On 03/30/2014 12:13 AM, Pat Hayes wrote:
On Mar 29, 2014, at 8:10 PM, Peter F. Patel-Schneider <pfpschnei...@gmail.com> 
wrote:

On 03/29/2014 03:30 PM, Markus Lanthaler wrote:
On Wednesday, March 26, 2014 5:26 AM, Pat Hayes wrote:
Hmm. I would be inclined to violate IRI opacity at this point and have
a convention that says that any schema.org property schema:ppp can have
a sister property called schema:pppList, for any character string ppp.
So you ought to check schema:knowsList when you are asked to look for
schema:knows. Then although there isn't a link in the conventional
sense, there is a computable route from schema:knows to
schema:knowsList, which as far as I am concerned amounts to a link.
Schema.org doesn't suffer from this issue as much as other vocabularies do
as it isn't defined with RDFS but uses its own, looser description
mechanisms such as schema:domainIncludes and schema:rangeIncludes. So what
I'm really looking for is a solution that would work in general, not just
for some vocabularies.
[...]


--
Markus Lanthaler
@markuslanthaler

I would  like to see some firm definition of just how these looser description 
mechanisms actually work.
Yes, I agree. Let me put the question rather more sharply. What follows from 
knowing that

ppp schema:domainIncludes ccc . ?

Suppose you know this and you also know that

x ppp y .

Can you infer x rdf:type ccc? I presume not, since the domain might include 
other stuff outside ccc. So, what *can* be inferred about the relationship 
between x and ccc ? As far as I can see, nothing can be inferred. If I am 
wrong, please enlighten me. But if I am right, what possible utility is there 
in even making a schema:domainIncludes assertion?

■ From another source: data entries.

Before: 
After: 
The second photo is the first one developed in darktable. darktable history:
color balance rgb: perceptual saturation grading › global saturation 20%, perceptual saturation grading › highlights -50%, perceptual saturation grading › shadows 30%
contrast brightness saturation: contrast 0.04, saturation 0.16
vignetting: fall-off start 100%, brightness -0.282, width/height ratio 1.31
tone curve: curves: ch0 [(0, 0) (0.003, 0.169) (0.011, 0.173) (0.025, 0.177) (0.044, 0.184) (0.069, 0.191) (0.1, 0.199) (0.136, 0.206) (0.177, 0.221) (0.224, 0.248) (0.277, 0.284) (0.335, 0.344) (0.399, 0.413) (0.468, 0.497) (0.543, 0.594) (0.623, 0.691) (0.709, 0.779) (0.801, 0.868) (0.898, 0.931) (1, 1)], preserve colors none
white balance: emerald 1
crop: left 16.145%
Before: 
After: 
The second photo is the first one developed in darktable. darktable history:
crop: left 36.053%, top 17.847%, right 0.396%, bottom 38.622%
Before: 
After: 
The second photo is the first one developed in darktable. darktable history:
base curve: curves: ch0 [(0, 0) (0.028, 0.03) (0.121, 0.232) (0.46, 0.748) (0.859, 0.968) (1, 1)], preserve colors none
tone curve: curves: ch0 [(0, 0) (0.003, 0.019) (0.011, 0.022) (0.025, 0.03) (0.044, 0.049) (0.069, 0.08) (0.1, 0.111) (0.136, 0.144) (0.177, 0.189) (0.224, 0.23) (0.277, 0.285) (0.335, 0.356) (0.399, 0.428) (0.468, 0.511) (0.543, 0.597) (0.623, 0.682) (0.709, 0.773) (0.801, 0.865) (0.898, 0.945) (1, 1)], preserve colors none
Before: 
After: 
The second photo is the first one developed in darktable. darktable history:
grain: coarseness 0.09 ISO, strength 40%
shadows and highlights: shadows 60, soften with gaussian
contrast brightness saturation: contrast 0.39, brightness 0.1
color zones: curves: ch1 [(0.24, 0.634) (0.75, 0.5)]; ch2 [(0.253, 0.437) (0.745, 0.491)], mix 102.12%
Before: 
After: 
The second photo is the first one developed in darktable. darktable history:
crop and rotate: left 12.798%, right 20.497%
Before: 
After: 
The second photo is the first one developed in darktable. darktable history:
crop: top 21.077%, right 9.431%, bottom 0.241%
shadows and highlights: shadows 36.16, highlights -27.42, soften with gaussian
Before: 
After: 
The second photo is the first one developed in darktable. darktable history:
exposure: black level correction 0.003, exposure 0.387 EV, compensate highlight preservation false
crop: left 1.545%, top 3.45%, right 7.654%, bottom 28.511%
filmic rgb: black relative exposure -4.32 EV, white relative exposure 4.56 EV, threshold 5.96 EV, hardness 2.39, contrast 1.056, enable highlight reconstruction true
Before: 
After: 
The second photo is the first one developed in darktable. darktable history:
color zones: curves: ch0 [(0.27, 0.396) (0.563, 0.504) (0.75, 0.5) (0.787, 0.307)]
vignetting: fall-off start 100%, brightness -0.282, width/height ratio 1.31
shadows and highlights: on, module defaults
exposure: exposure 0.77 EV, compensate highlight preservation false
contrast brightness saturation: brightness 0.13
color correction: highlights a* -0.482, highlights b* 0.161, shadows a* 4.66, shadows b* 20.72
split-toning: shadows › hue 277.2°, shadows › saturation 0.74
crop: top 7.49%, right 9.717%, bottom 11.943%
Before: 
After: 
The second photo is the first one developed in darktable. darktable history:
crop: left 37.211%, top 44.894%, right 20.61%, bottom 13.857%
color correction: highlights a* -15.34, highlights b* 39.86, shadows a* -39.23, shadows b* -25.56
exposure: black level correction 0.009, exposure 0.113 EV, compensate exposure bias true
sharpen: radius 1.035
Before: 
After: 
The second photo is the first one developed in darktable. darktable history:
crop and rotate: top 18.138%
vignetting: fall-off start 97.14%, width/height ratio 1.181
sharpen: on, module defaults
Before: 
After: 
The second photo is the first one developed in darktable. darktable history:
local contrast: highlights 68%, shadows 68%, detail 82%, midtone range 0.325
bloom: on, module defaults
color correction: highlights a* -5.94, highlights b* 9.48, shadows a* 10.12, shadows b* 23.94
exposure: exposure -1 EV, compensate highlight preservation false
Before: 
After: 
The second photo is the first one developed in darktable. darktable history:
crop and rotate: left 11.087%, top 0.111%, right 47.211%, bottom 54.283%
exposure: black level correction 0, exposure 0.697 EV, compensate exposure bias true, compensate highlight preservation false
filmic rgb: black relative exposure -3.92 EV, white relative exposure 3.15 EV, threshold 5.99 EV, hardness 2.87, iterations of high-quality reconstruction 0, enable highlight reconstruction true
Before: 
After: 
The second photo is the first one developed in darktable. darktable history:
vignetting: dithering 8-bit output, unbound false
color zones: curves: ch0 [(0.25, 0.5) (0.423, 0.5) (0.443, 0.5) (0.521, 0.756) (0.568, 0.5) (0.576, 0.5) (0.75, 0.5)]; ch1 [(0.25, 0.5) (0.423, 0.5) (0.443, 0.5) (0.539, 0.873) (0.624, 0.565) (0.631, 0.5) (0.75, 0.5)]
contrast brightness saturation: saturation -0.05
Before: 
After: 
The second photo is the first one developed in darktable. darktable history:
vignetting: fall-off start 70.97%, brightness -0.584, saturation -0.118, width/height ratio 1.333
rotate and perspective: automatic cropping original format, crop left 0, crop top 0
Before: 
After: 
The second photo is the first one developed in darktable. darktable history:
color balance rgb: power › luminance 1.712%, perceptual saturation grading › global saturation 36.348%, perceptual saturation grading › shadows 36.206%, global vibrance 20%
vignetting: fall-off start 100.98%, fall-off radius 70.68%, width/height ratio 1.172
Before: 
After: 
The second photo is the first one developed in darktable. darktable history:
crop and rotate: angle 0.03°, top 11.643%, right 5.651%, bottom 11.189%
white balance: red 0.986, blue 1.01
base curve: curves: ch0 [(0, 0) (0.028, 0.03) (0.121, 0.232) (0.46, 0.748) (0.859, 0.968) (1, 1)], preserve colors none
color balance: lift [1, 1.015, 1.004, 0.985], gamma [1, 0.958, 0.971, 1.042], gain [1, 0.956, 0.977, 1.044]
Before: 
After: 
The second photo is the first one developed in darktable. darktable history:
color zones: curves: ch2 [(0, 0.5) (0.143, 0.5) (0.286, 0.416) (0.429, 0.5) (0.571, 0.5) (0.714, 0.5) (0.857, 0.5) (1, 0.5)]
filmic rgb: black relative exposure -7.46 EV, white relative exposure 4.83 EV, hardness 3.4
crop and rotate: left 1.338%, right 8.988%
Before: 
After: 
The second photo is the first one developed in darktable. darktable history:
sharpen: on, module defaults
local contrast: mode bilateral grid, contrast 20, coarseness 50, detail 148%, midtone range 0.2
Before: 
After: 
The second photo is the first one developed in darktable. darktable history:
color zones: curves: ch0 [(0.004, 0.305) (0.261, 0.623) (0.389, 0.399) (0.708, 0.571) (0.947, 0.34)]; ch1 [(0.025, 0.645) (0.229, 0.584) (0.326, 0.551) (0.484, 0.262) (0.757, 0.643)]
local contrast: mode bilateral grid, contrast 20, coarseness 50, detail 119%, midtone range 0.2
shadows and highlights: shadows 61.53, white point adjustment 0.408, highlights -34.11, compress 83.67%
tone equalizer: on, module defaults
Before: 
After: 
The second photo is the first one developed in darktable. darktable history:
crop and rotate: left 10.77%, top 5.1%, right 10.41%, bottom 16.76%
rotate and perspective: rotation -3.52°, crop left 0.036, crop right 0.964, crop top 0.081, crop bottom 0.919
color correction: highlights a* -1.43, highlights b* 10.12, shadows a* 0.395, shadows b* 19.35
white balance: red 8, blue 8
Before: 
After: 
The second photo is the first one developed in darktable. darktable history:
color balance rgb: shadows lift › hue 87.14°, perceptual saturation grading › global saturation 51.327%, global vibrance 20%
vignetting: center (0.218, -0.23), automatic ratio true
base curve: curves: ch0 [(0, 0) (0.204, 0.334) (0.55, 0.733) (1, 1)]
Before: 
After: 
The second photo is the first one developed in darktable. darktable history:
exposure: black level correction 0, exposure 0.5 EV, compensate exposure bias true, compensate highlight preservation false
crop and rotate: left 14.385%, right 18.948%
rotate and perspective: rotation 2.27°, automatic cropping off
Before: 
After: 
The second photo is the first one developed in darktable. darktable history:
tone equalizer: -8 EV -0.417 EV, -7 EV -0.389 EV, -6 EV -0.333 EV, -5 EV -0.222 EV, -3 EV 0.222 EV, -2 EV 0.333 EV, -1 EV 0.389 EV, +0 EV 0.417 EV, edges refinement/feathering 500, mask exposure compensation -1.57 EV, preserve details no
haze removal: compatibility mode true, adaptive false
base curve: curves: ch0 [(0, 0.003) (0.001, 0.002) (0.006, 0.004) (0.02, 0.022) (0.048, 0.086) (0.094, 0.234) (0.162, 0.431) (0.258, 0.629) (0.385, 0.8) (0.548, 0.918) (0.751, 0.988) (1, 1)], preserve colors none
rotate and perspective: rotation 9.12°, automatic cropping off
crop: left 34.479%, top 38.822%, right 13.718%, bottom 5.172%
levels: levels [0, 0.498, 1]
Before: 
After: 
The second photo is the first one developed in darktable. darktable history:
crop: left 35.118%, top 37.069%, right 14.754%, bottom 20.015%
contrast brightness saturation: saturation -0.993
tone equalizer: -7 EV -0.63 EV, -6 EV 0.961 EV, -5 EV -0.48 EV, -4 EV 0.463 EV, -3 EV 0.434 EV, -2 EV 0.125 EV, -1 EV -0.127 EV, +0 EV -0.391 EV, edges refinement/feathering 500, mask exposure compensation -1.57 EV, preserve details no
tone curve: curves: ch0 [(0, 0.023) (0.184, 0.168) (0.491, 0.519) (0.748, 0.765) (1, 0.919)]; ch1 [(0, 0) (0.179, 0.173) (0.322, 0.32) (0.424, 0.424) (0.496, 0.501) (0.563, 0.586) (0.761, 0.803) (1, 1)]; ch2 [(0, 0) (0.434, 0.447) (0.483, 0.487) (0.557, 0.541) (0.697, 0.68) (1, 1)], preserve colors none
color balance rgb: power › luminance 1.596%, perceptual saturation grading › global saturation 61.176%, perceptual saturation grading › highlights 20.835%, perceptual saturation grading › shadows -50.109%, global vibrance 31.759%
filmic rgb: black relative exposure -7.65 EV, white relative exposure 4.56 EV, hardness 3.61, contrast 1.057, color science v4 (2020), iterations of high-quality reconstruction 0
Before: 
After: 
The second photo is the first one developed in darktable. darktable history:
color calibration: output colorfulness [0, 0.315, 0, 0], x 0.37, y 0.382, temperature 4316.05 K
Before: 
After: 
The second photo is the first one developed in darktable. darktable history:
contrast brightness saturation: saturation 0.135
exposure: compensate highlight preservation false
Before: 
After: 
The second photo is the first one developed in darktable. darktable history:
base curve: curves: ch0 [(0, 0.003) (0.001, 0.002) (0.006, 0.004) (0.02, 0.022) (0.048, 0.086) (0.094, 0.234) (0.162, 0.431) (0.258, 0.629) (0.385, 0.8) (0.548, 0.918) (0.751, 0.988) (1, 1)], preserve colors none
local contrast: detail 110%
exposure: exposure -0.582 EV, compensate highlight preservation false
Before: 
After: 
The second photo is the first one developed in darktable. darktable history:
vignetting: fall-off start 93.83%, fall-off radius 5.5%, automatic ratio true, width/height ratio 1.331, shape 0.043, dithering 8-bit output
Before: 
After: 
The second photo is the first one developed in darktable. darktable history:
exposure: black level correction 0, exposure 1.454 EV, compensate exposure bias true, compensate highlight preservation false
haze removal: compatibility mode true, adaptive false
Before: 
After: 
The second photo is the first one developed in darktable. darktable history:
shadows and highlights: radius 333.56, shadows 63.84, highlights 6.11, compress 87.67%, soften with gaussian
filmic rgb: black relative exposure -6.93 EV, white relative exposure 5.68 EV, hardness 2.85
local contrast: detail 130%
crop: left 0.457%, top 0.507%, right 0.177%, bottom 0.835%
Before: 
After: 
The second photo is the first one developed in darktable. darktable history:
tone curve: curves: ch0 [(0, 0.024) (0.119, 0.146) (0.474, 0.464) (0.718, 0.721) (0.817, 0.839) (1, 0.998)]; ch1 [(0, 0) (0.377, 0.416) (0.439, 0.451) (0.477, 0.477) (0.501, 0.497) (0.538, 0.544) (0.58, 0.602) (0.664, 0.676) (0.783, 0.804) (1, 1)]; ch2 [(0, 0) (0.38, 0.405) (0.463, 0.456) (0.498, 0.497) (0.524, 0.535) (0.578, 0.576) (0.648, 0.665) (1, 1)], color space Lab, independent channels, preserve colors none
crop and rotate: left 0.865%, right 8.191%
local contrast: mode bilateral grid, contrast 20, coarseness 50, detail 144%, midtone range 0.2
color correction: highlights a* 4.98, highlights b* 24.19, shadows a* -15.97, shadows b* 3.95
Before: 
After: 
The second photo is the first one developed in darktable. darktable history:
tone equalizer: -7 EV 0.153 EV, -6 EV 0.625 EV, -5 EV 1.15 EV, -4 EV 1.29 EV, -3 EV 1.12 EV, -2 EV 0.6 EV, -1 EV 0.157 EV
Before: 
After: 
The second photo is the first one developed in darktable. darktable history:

If "inference" is too strong, let me weaken my question: what possible utility 
**in any way whatsoever** is provided by knowing that schema:domainIncludes holds between 
ppp and ccc? What software can do what with this, that it could not do as well without 
this?

Having a piece of formalism which claims to be a 'weak' assertion becomes 
simply ludicrous when it is so weak that it carries no content at all. This 
bears the same relation to axiom writing that miming does to wrestling.

Pat


Perhaps this could be somewhat sharpened to "that professional wrestling does to wrestling".